Autor: Bapuraj JR; Department of Radiology, University of Michigan, Ann Arbor, Michigan, USA., Londy FJ; Department of Radiology, University of Michigan, Ann Arbor, Michigan, USA., Delavari N; Department of Neurosurgery, University of Michigan, Ann Arbor, Michigan, USA., Maher CO; Department of Neurosurgery, University of Michigan, Ann Arbor, Michigan, USA., Garton HJ; Department of Neurosurgery, University of Michigan, Ann Arbor, Michigan, USA., Martin BA; Conquer Chiari Research Center, University of Idaho, Moscow, Idaho, USA., Muraszko KM; Department of Neurosurgery, University of Michigan, Ann Arbor, Michigan, USA., Ibrahim el-SH; Department of Radiology, University of Michigan, Ann Arbor, Michigan, USA., Quint DJ; Department of Radiology, University of Michigan, Ann Arbor, Michigan, USA.
Jazyk: angličtina
Zdroj: Journal of magnetic resonance imaging : JMRI [J Magn Reson Imaging] 2016 Aug; Vol. 44 (2), pp. 463-70. Date of Electronic Publication: 2016 Jan 20.
DOI: 10.1002/jmri.25160
Abstrakt: Purpose: To assess the effects of cerebrospinal fluid (CSF) bidirectional motion in Chiari malformation type I (CMI), we monitored CSF velocity amplitudes on phase contrast MRI (PC-MRI) in patients before and after surgery; and in healthy volunteers.
Materials and Methods: 10 pediatric volunteers and 10 CMI patients participated in this study. CMI patients underwent PC-MRI scans before and approximately 14 months following surgery.
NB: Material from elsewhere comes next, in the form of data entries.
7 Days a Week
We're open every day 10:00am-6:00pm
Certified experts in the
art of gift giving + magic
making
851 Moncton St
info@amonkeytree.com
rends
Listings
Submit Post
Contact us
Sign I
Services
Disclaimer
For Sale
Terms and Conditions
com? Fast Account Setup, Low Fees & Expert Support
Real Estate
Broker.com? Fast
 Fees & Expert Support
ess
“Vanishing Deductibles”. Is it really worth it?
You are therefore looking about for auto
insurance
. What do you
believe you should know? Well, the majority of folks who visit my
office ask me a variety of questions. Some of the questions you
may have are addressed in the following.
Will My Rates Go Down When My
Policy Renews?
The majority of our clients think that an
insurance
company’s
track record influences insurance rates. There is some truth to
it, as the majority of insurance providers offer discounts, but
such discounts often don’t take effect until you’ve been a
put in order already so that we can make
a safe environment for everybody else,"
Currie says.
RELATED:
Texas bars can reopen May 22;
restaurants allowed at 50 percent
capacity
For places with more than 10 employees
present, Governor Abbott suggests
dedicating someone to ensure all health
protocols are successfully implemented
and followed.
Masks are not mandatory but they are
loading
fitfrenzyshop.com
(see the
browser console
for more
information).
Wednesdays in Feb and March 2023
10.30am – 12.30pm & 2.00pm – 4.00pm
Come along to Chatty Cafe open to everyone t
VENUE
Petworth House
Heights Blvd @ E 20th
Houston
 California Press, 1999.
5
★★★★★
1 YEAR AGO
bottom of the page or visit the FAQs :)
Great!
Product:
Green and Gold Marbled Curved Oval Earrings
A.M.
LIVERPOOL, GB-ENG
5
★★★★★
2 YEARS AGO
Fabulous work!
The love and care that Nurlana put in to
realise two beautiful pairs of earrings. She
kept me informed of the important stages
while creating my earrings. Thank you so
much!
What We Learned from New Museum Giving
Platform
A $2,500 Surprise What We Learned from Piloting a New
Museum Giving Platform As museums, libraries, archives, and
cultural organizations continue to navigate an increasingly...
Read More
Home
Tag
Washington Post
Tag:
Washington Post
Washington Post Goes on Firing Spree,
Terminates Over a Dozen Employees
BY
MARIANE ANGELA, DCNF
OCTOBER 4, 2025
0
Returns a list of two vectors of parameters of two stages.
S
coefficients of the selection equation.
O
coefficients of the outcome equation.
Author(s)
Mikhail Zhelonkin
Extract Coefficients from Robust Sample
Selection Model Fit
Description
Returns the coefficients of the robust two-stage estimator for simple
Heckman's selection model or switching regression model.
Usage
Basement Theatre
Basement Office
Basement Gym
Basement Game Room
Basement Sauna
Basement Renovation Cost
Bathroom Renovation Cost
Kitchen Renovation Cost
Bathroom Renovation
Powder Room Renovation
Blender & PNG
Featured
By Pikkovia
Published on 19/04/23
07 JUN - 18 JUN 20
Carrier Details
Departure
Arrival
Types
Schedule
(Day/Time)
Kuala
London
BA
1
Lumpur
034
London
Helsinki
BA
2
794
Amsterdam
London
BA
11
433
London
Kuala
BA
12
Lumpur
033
Two parameters-amplitude of mean velocity (AMV) and amplitude of peak velocity (APV) of CSF-were derived from the data. Measurements were made at the mid-portion of the cerebral aqueduct, and anterior and posterior compartments of the spinal canal at the craniovertebral junction (CVJ).
Results: AMV and APV within the cerebral aqueduct were greater in preoperative assessments of the CMI patients compared to normal volunteers. Statistical significance was noted when comparing aqueductal AMV between the preoperative values and normal controls (P = 0.03), and before and after surgery in the CMI patients (P = 0.02). Lower values of AMV (P = 0.02) were noted in the anterior CVJ compartment in the patients before and after surgery when compared to the normal volunteers. There were no significant correlations (P = 0.06) noted for the APV at the CVJ between the normal control and patients, before or after surgery.
Conclusion: In pediatric CMI patients, AMV for CSF within the cerebral aqueduct and anterior CVJ subarachnoid space are significantly elevated preoperatively and normalize following surgery. Given the biphasic CSF motion, measuring amplitude accounts for cranial and caudal flow. It may offer an alternative parameter to assess postsurgical outcome. J. Magn. Reson. Imaging 2016;44:463-470.